Task goal:
For each line of the data below that holds "back", copy the line.

** Task material follows **

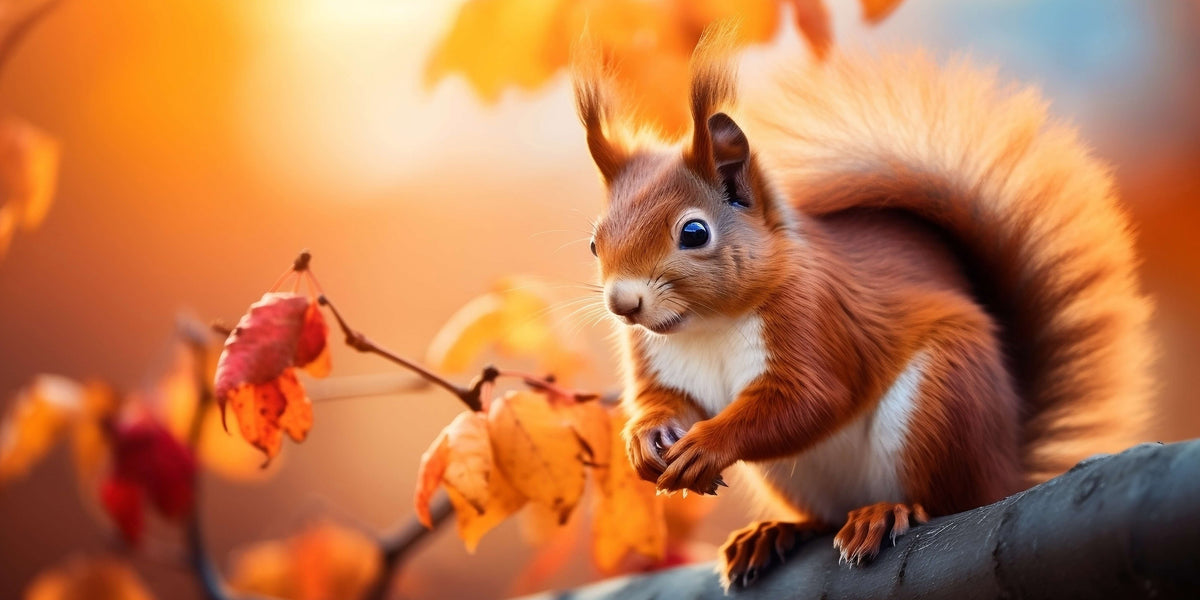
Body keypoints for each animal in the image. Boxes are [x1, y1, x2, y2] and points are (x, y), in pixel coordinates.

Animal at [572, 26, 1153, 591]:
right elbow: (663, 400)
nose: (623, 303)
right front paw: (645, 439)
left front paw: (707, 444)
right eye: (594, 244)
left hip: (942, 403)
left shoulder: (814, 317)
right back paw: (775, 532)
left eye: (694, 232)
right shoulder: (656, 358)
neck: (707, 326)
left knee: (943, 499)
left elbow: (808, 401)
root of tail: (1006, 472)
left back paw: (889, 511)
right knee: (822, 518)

** End of Task material **
** Task material follows **

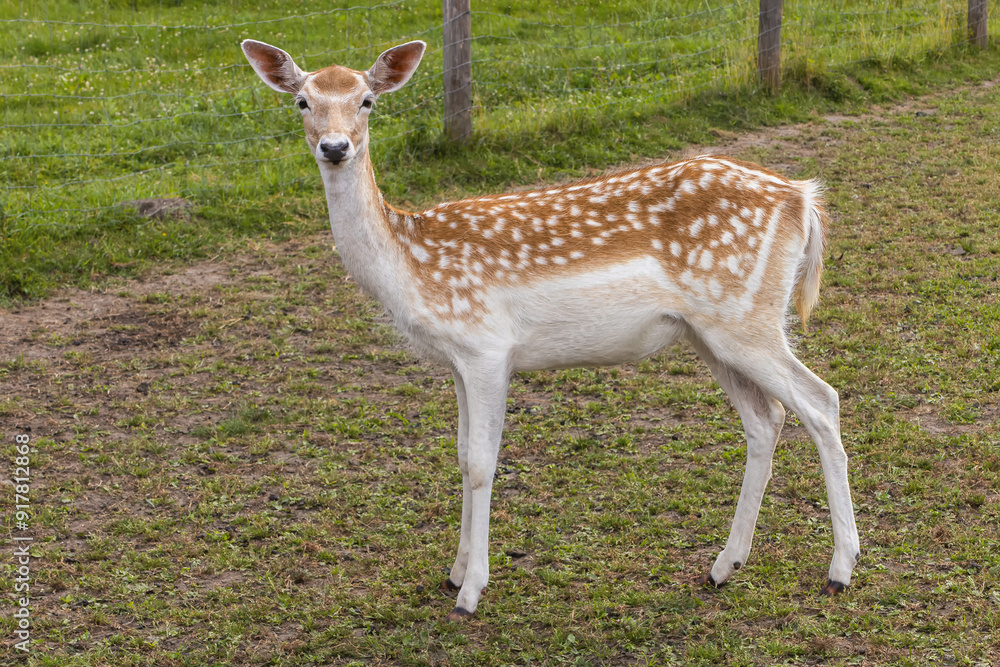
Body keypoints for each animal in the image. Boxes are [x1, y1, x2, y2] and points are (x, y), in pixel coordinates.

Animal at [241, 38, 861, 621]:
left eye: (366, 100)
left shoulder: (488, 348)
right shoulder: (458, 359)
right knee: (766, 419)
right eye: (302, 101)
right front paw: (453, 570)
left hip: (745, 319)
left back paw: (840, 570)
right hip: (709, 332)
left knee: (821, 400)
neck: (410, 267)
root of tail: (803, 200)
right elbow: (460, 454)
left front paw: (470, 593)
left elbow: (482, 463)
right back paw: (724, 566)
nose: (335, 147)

** End of Task material **
** Task material follows **

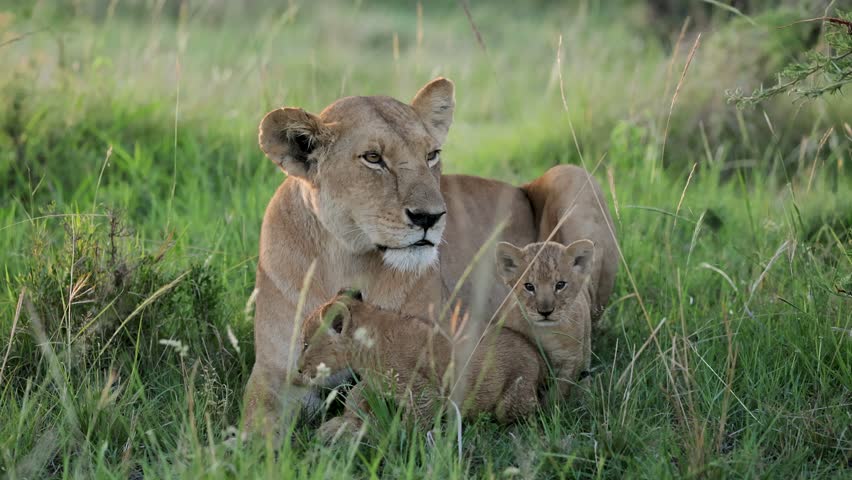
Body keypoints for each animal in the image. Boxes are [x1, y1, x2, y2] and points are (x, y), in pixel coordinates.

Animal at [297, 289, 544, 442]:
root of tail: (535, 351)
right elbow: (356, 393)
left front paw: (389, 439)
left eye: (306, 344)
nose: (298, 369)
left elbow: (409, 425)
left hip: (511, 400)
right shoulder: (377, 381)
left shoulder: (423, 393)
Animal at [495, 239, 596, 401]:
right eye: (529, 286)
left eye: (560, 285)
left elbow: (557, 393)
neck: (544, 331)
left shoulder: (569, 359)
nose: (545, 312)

** End of Task material **

Answer section:
right back paw: (775, 532)
left back paw: (889, 511)
left back paw: (840, 570)
right back paw: (724, 566)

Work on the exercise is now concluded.